しかし,診療施設が開設されたといっても,5坪くらいの部屋に診察台と事務机などがある簡単なもので,麻酔器,X線設備はなく,検査器具,手術器具などすべてが不備のままである.診療についてはまだ手探り状況のようである.日本人が30〜40年前,アメリカから臨床を学び始めた以前の状況に似ているか.
準備に大騒動
モンゴル獣医師会からの要請内容は,日本の獣医事情,骨折の手術,眼科,歯科などの講義および実際の技術指導であった.何度かモンゴル農業大学のDr. Orgie外科教授とFAX等でやり取りを行ったので,希望内容が解り,それは獣医学的に難しい内容であったが,われわれは臨床医の立場で対応を考えた.
早速,南多摩獣医師会は技術指導に向けて準備に取りかかったが,大きな壁が次から次へと私たちの前を遮るのである.

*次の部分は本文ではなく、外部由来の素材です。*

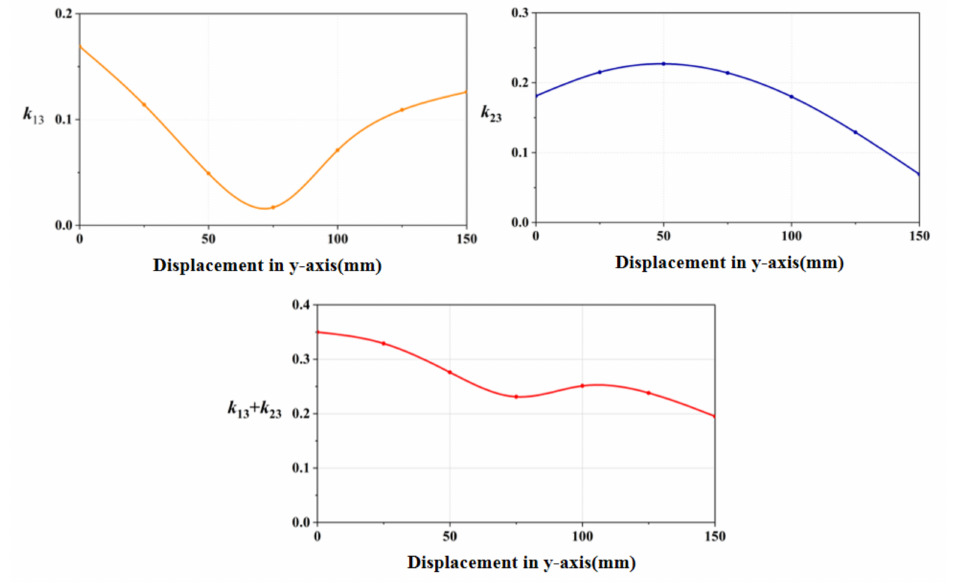
Figure 10. Variation of the coupling coefficient with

モンゴルで手術をするにも吸入麻酔器がない,手術器具がない,薬がない,すべてないない尽くしである.そこで会員から器具,資金の支援を得るも絶対的に足りず,やむなく医療器具,薬品メーカー10数社からの支援を得て,手術にかかる機材や薬品が何とか整えられ,ダンボール箱7個になった.ホッとしたのも束の間,恵まれた日本では考えられない出来事がまた起こるのである.次の問題は,われわれが持参する講義用のVHSテープがモンゴルではビデオデッキの録画記録方式が異なるため使えない事に気が付く,スライド用プロジェクターは?などなど…….これも現地との連絡で何とか解決し,いよいよ7月1日,羽田空港から関西空港経由でモンゴル・ウランバートル空港に向けて出発することになるが,出発時,持ち込み荷物の重量オーバーでまたトラブルが発生する.航空会社との交渉で参加者の平均重量で何とかクリアした.また,モンゴル入国に際しても荷物量が多いため,税関で一時足止めされる始末である.
講習会,外科実習とモンゴル獣医師との交流
7月3日夜,モンゴルの外科と内科の教授と最後の打ち合わせをした. 7月4日午前中,市の中心部から車で15分,戦勝記念公園の手前にあるモンゴル農業大学で,副学長より学校の説明を受けた後,学内を見学した.午後より講義が行われた.始めにスライドを使用した日本の獣医事情(小動物臨床を中心に)を40分,眼科について50分,歯科についてビデオテープで40分の講義を行った.受講者は26名,ほとんどが大学の先生たちで,一部大動物開業で小動物に興味のある先生も加わっており,熱心にメモを執る姿が非常に印象的だった.引き続き,日本の獣医師8名,モンゴルの獣医師7名が手術室に移動し,池田主刃,佐々木助手,熊井器具,須田外回り,高良和恵獣医師(北海道)術後,原 由典獣医師(愛知)記録で,犬の大腿骨骨折のピンニング法と宮川の歯の治療,佐々木の目の検査などの実技を行った.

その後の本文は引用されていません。